======== Текстовый блок ========

Конечно, по-настоящему это можно выстрадать только в алтаре, иконостас ограждает народ в известной мере от этого искушения, но вообще трудно спокойно думать и говорить об этом внедрении декоративного парада под предлогом благочестия, во святая святых. И, конечно, это увлечение помпой больше всего свойственно наиболее рядовым духовным представителям епископата, превращающим себя в живые иконы.
Однако – увы! – есть общее искушение, и самое трудное здесь и там, что вся эта церковная трагедия возвышения епископата разыгрывается не в догматической осознанности, но на почве церковной психологии, есть… психологизм.
По существу всё остаётся благополучно и неповреждённо, а изнутри же охвачено духовной болезнью человекобожия (что намного хуже человекоугодничества).
Здесь поэтому невозможна ни реформа, ни реформация, которая явилась бы победой духовной провокации, здесь достаточно пересмотра архиерейского чиновника, и вообще применения его хотя бы к греческому чину; для этого нужно перевоспитание как правящей церкви, клира, так и церковного народа.
Во всяком случае, я должен исповедать, что для меня на путях моего священства, при всём моём личном почитании и любви к тем епископам, с которыми я сам имел дело, эта церковная «деспотия» была наиболее тяжёлым крестом, и я чувствую себя виновным в пассивности, церковном попустительстве. И, неизменно читая в церкви гневные речи Господа с обличением «Моисеева седалища», голос мой бессильно дрожал от затаённого страдания. Такова горькая истина об этой стороне моего священства.

======== Исходные материалы ========

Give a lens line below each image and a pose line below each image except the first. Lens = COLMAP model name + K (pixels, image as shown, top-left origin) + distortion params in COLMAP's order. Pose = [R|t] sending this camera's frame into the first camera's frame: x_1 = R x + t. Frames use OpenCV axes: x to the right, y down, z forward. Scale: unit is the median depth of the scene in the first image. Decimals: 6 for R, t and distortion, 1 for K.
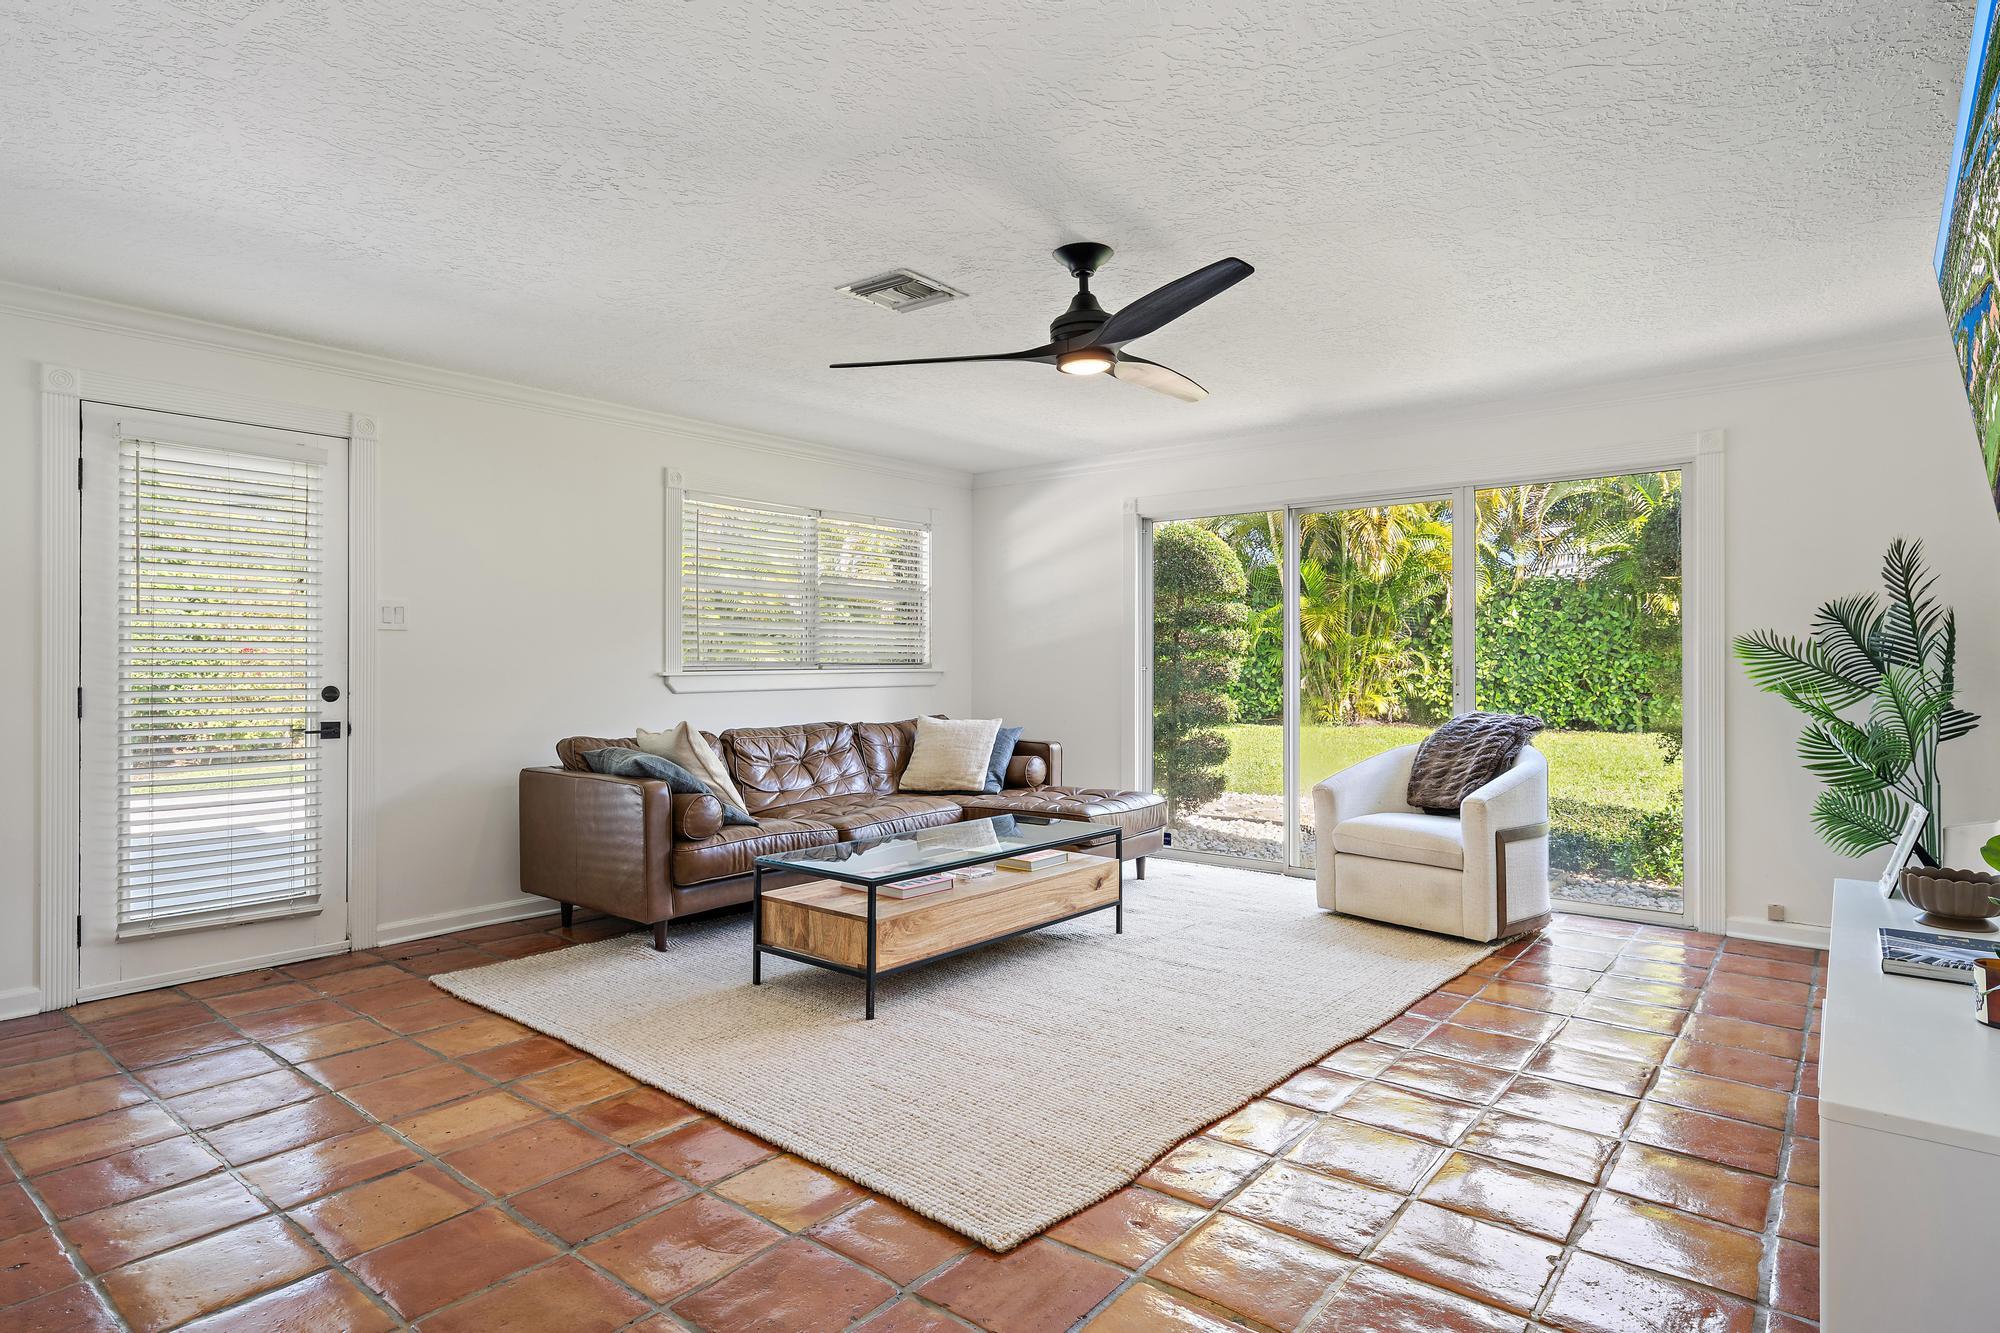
lens RADIAL K [[1062.3, 0, 1006.6], [0, 1062.3, 661.3], [0, 0, 1]] dist [0.000101, -0.000341]
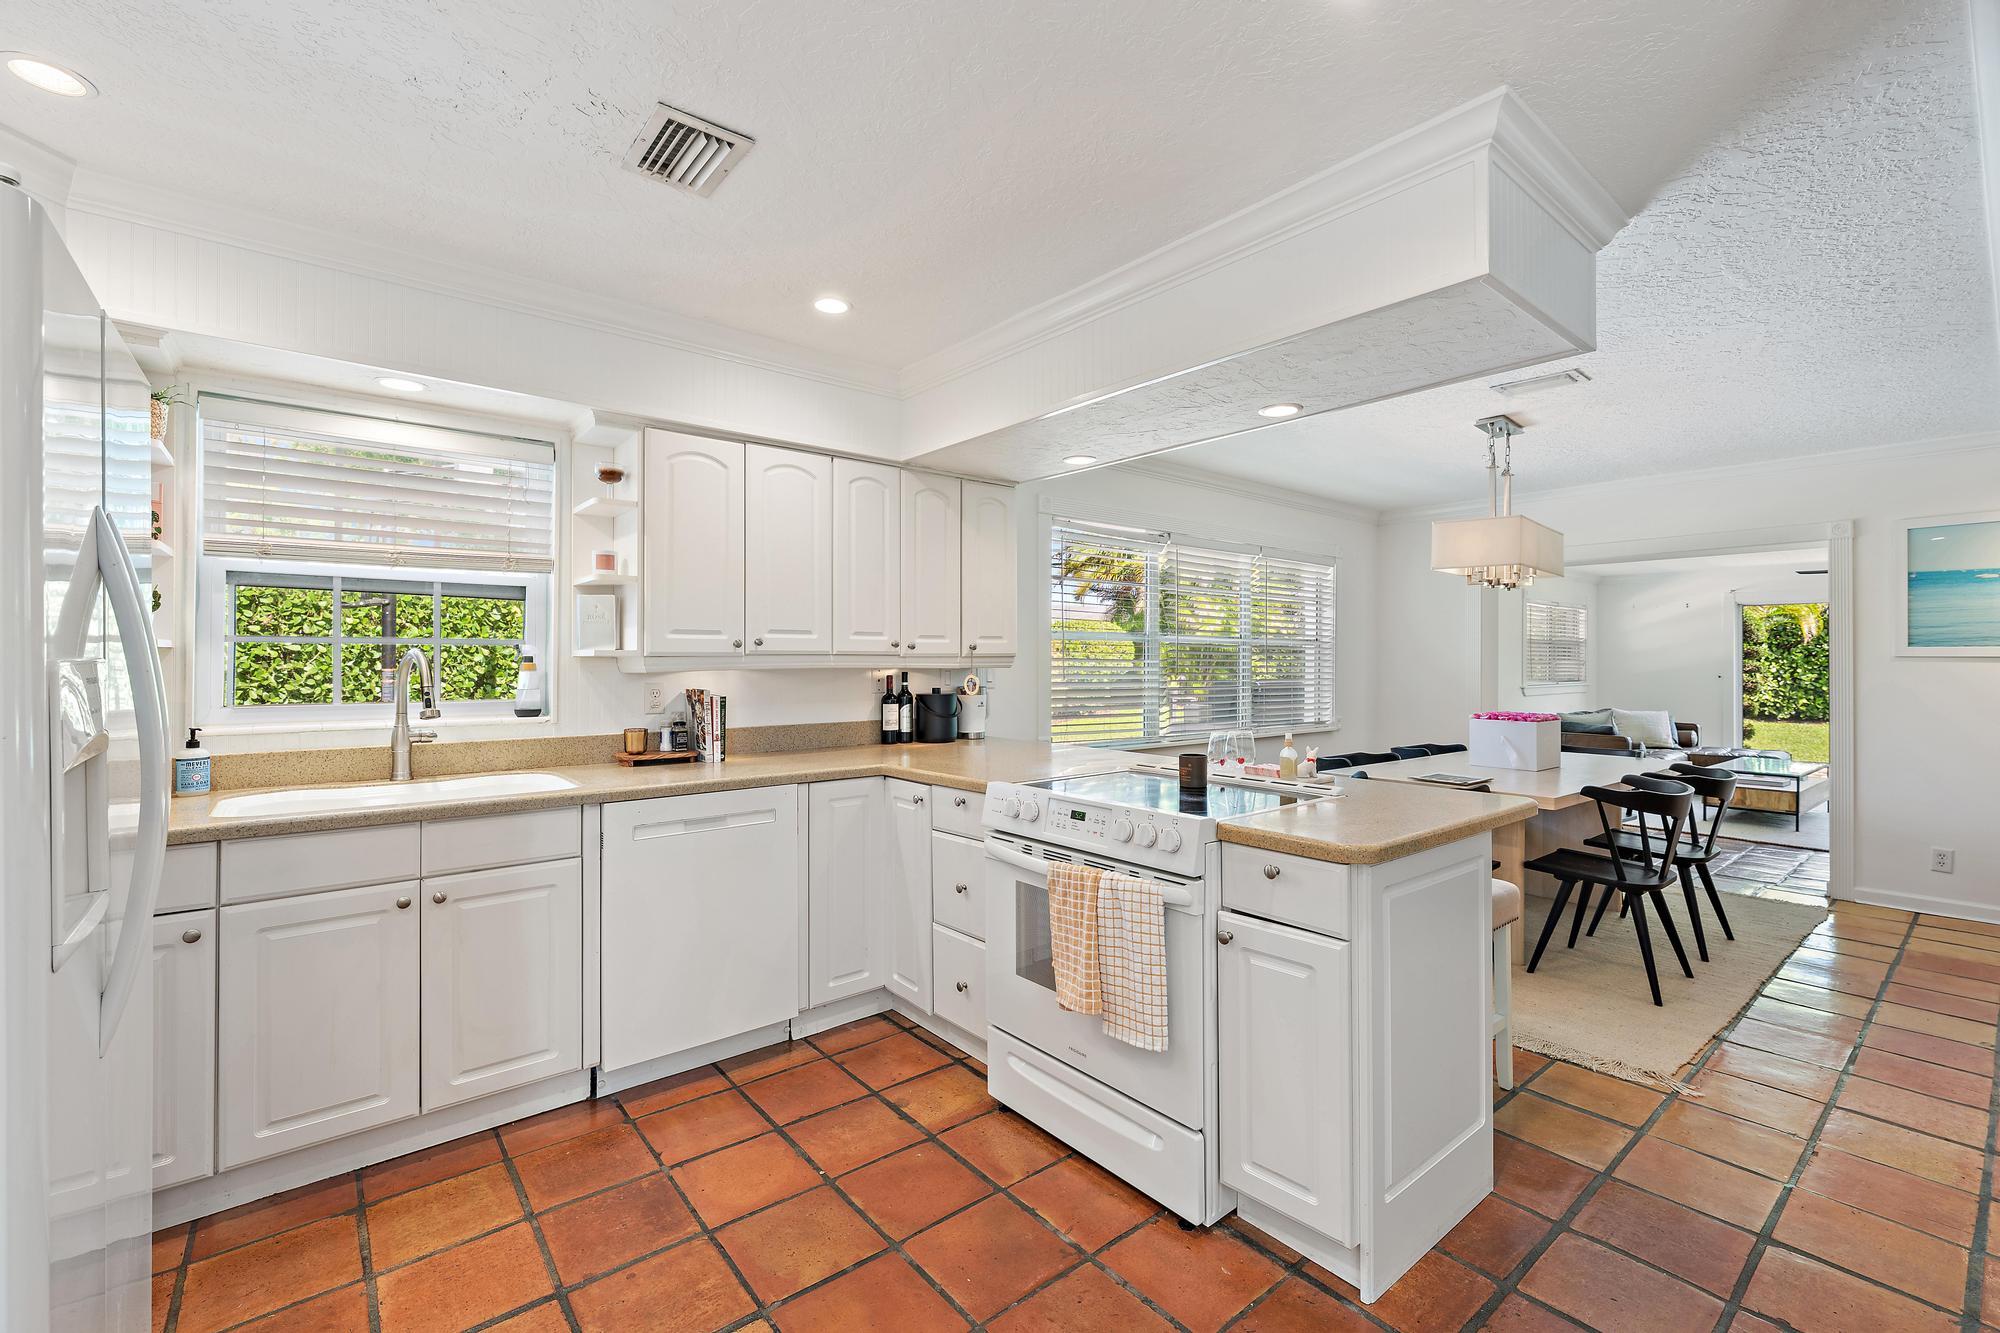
lens RADIAL K [[850.2, 0, 1001.8], [0, 850.2, 653.8], [0, 0, 1]] dist [-0.001147, -0.000554]
pose [[0.979578, 0.005561, -0.200987, -0.863093], [-0.006898, 0.999959, -0.005951, -0.031543], [0.200946, 0.007215, 0.979576, -0.742787]]
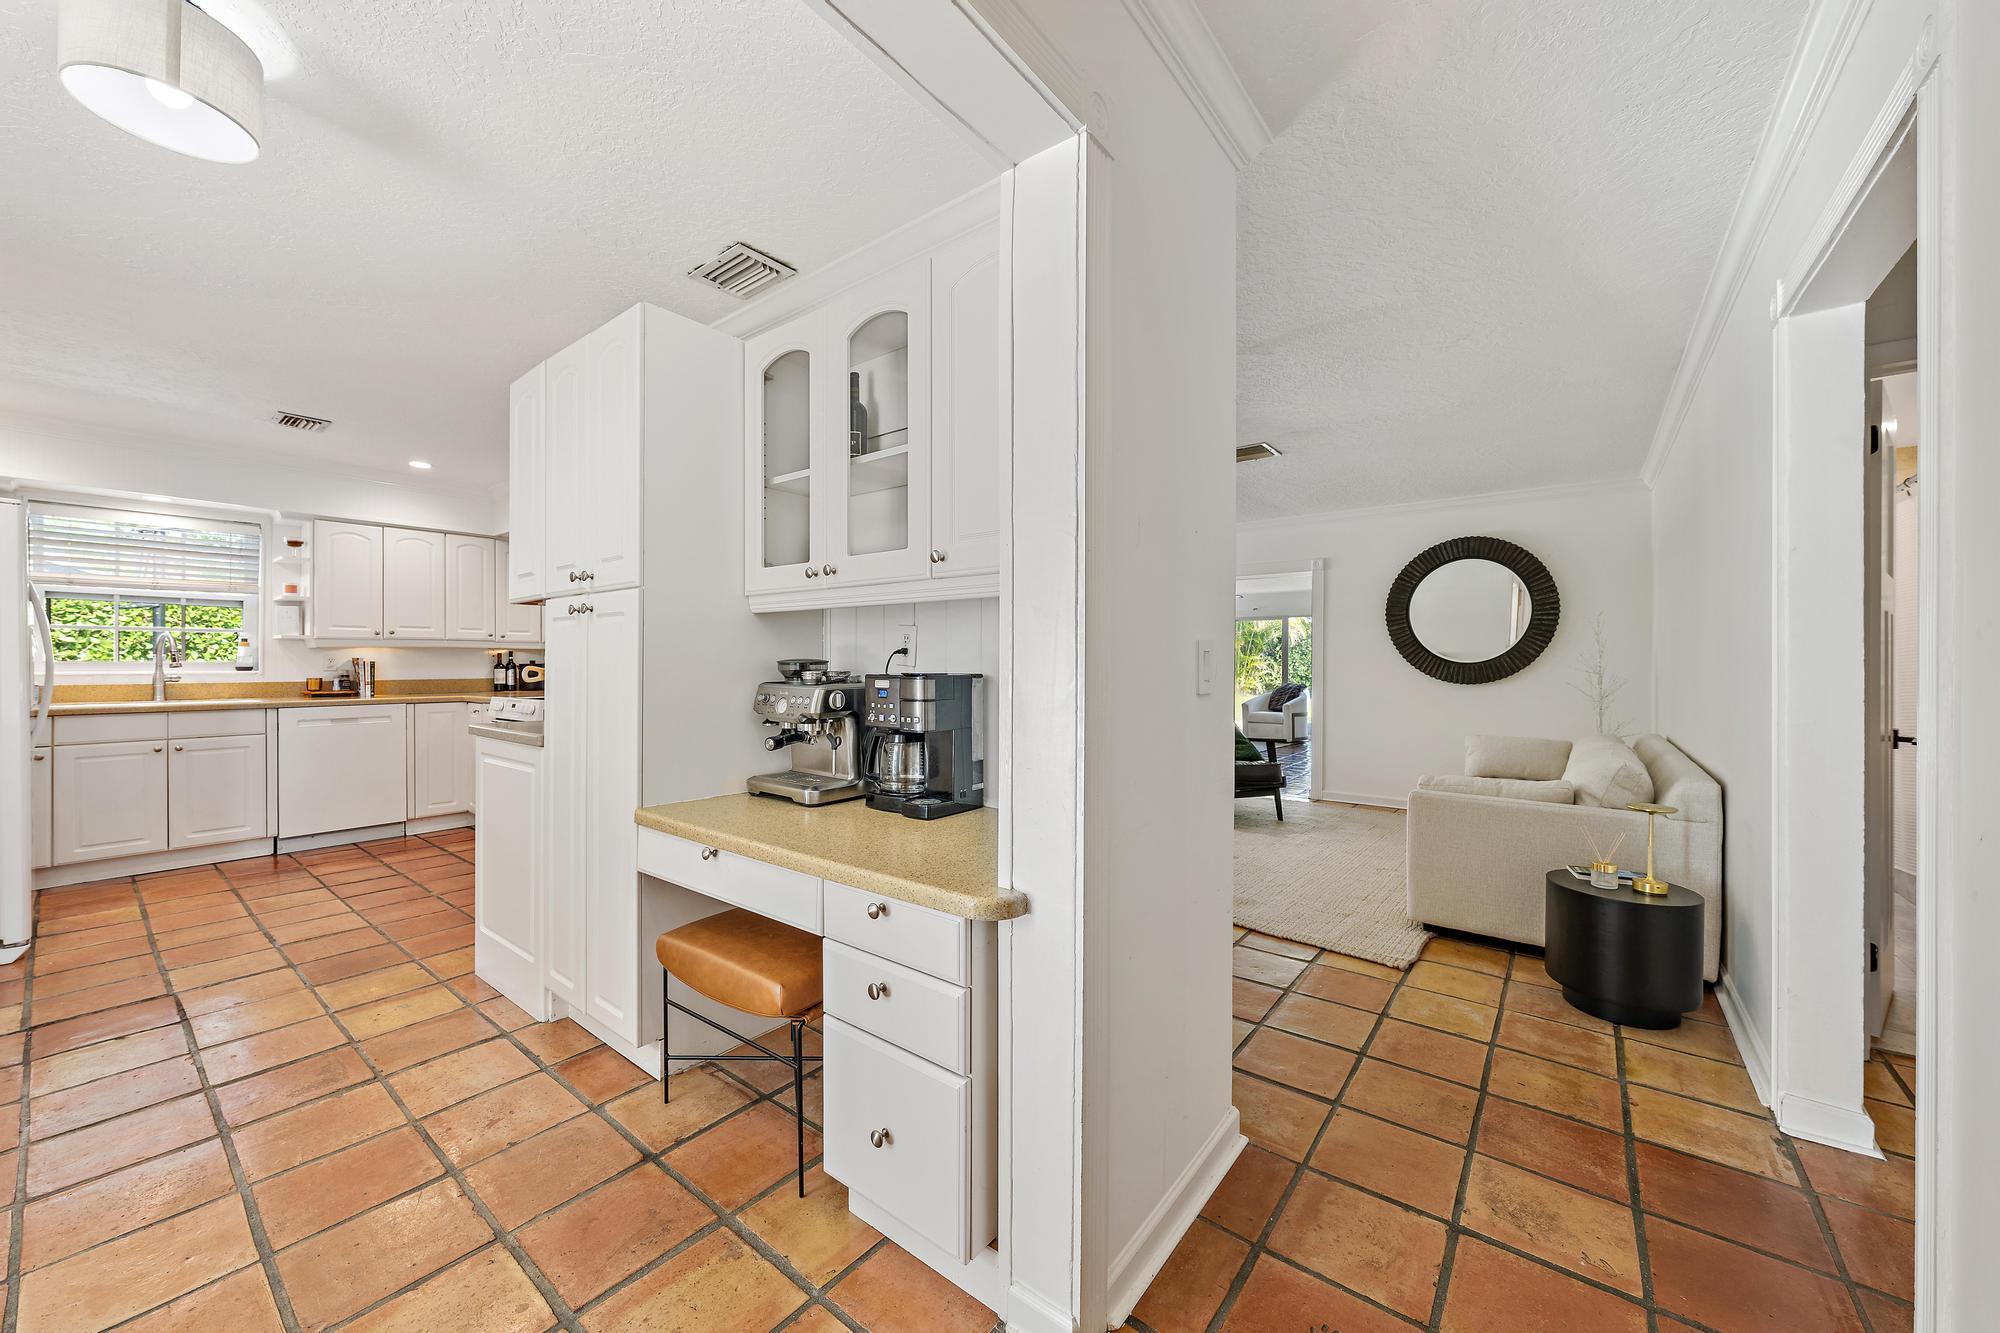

========

Задание A: Как списком коротко передать абзац текста о епископате, начинающийся словами «Здесь поэтому невозможна», сохранив его главные мысли?
Задание B: Продублируйте из текста о епископате фрагмент от «Во всяком случае, я» до «стороне моего священства.».

Ответ A:
- Ни реформа, ни реформация здесь невозможны: реформация стала бы победой духовной провокации.
- Достаточно пересмотреть архиерейский чиновник и применить его хотя бы к греческому чину.
- Для этого нужно перевоспитать правящую церковь, клир и церковный народ.

Ответ B:
Во всяком случае, я должен исповедать, что для меня на путях моего священства, при всём моём личном почитании и любви к тем епископам, с которыми я сам имел дело, эта церковная «деспотия» была наиболее тяжёлым крестом, и я чувствую себя виновным в пассивности, церковном попустительстве. И, неизменно читая в церкви гневные речи Господа с обличением «Моисеева седалища», голос мой бессильно дрожал от затаённого страдания. Такова горькая истина об этой стороне моего священства.